- _What the exercise asks_: All of the listing must be given again exactly, except that the images are dropped.

Start of Block

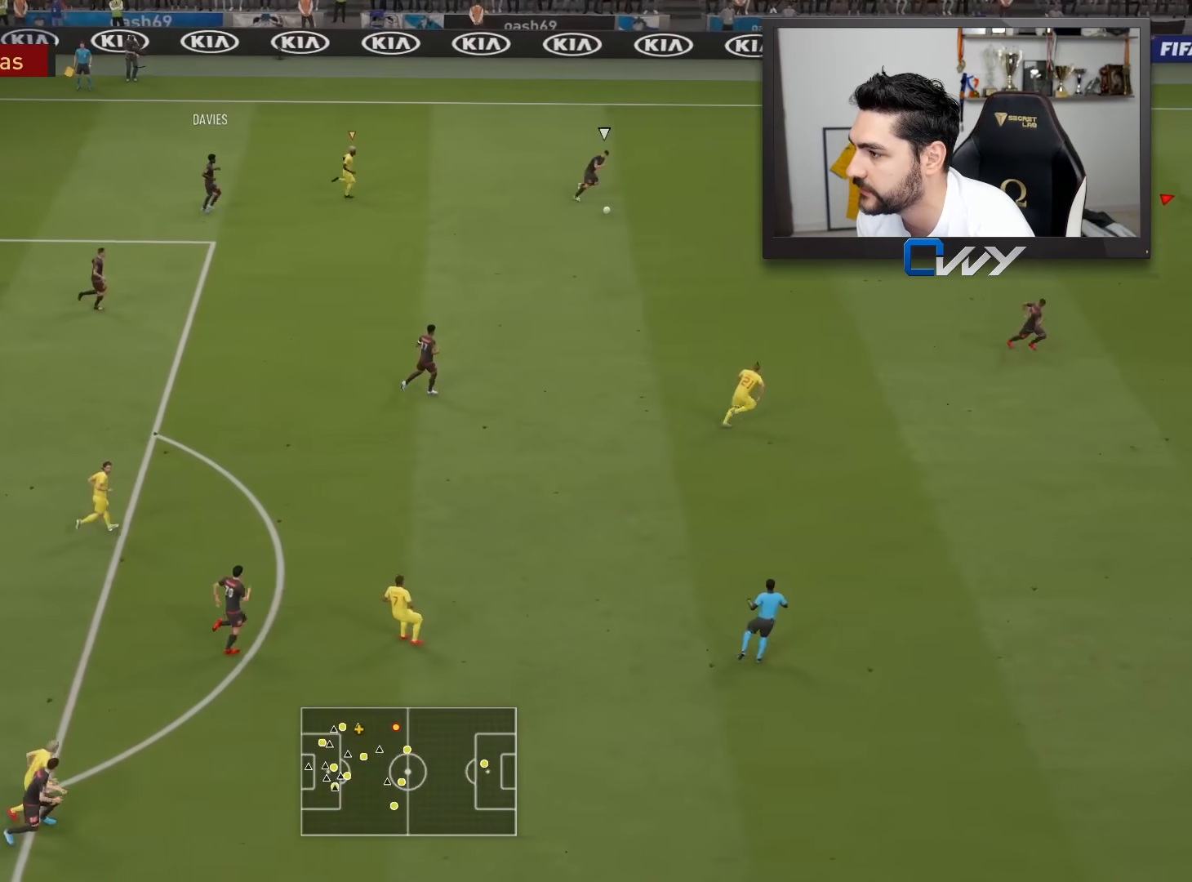
{"buttons": ["L2", "R2", "L3"], "left_stick": "up-left", "right_stick": "center", "events": [[50, "L2", "down"], [83, "R2", "down"], [200, "left_stick", "left"], [467, "left_stick", "up-left"]]}
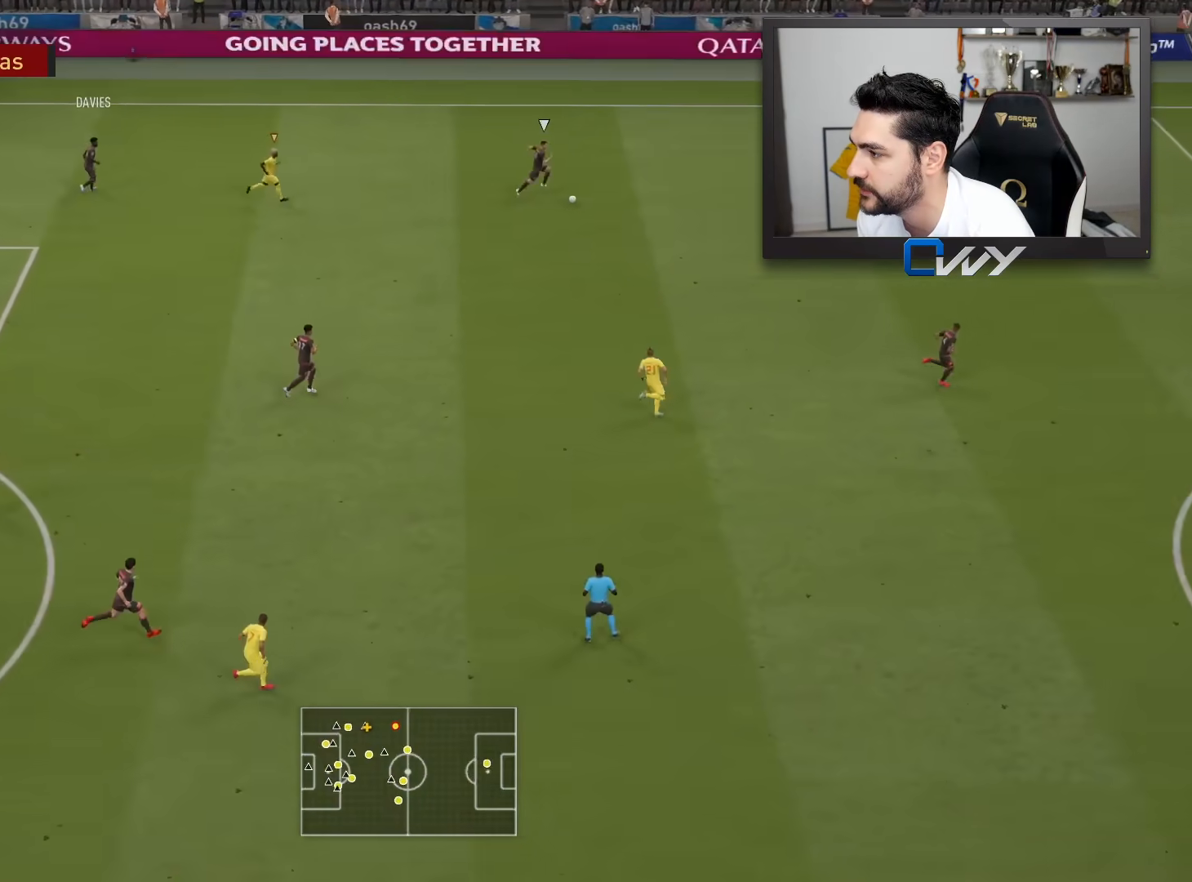
{"buttons": ["L2", "R2", "L3"], "left_stick": "left", "right_stick": "center", "events": [[67, "right_stick", "down-right"], [183, "right_stick", "center"], [300, "left_stick", "left"]]}
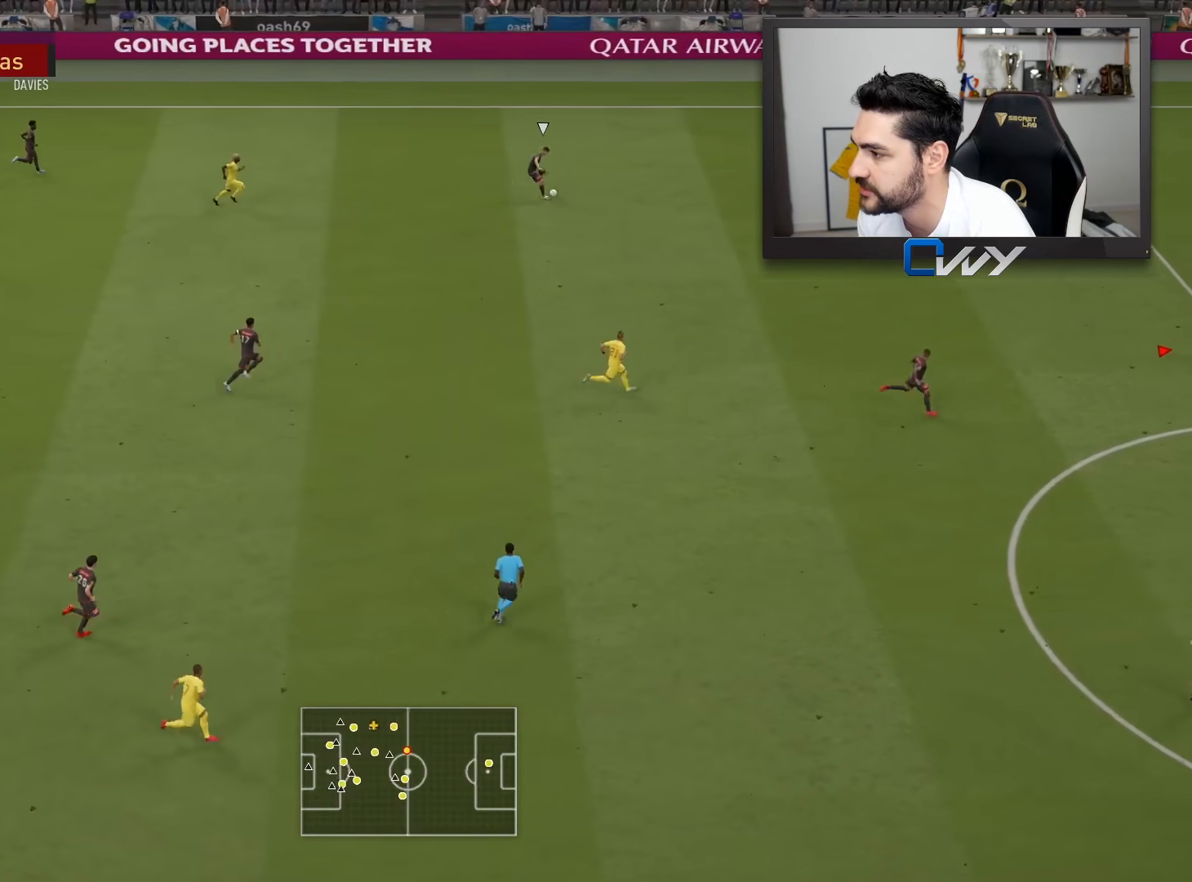
{"buttons": ["L2", "R2", "L3"], "left_stick": "down-left", "right_stick": "center", "events": [[467, "left_stick", "down-left"]]}
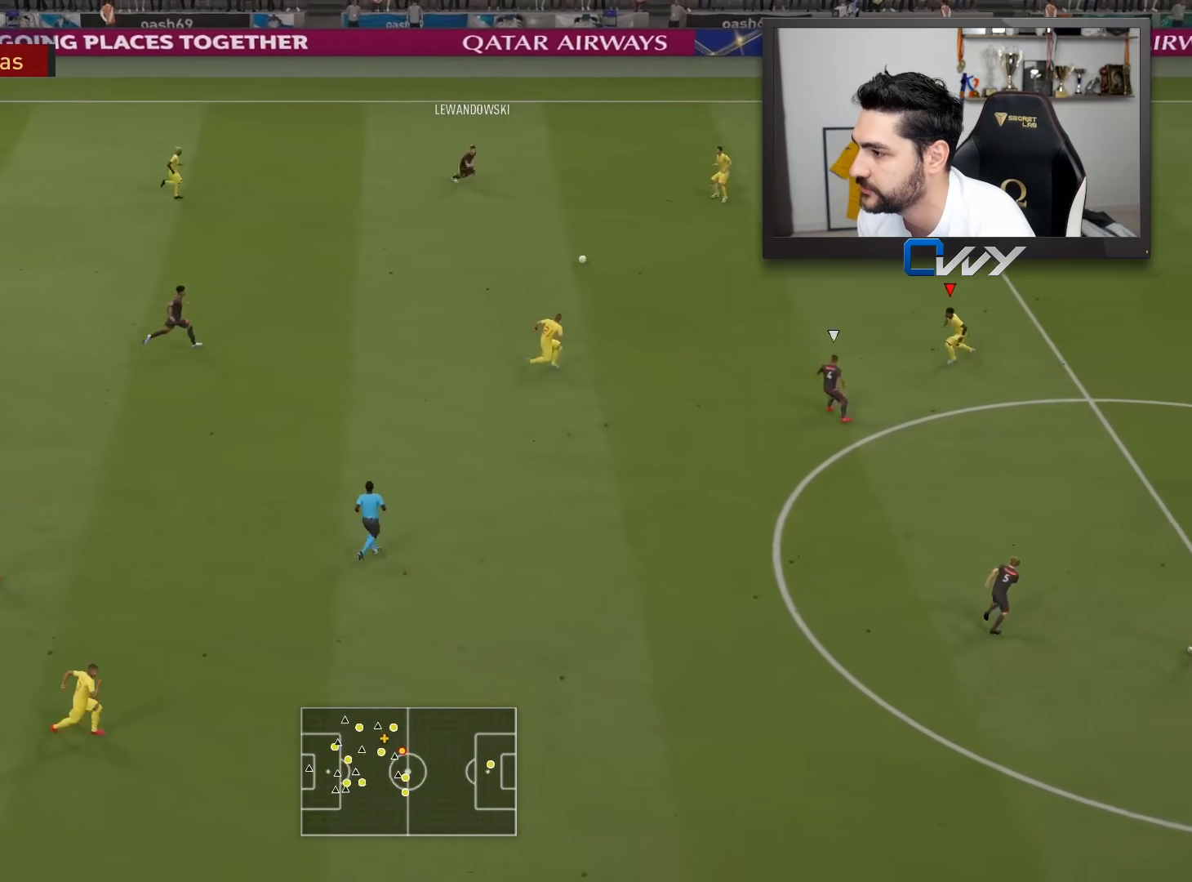
{"buttons": ["L2", "R2", "L3"], "left_stick": "left", "right_stick": "center", "events": [[483, "left_stick", "left"]]}
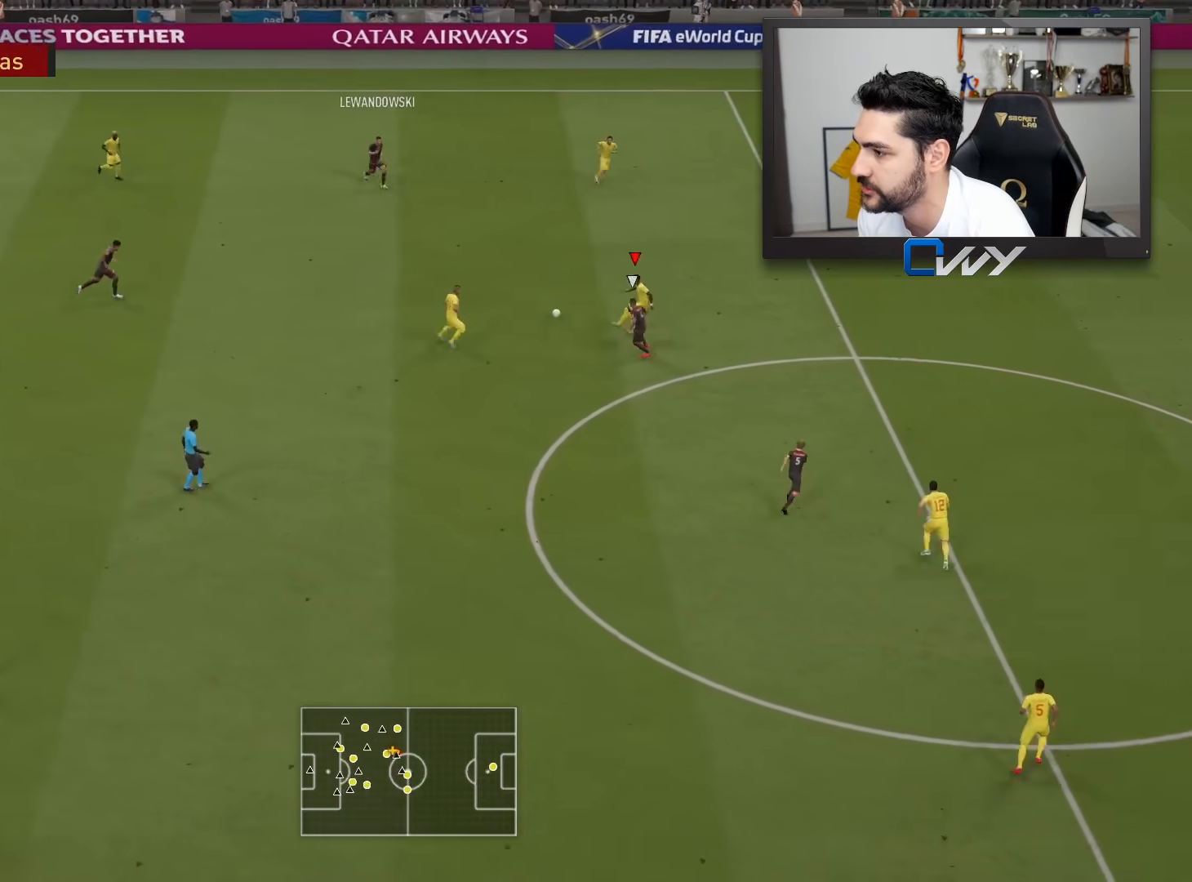
{"buttons": ["L2", "L3"], "left_stick": "left", "right_stick": "center", "events": [[333, "R2", "up"]]}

End of Block

- _Response area_:
{"buttons": ["L2", "R2", "L3"], "left_stick": "up-left", "right_stick": "center", "events": [[50, "L2", "down"], [83, "R2", "down"], [200, "left_stick", "left"], [467, "left_stick", "up-left"]]}
{"buttons": ["L2", "R2", "L3"], "left_stick": "left", "right_stick": "center", "events": [[67, "right_stick", "down-right"], [183, "right_stick", "center"], [300, "left_stick", "left"]]}
{"buttons": ["L2", "R2", "L3"], "left_stick": "down-left", "right_stick": "center", "events": [[467, "left_stick", "down-left"]]}
{"buttons": ["L2", "R2", "L3"], "left_stick": "left", "right_stick": "center", "events": [[483, "left_stick", "left"]]}
{"buttons": ["L2", "L3"], "left_stick": "left", "right_stick": "center", "events": [[333, "R2", "up"]]}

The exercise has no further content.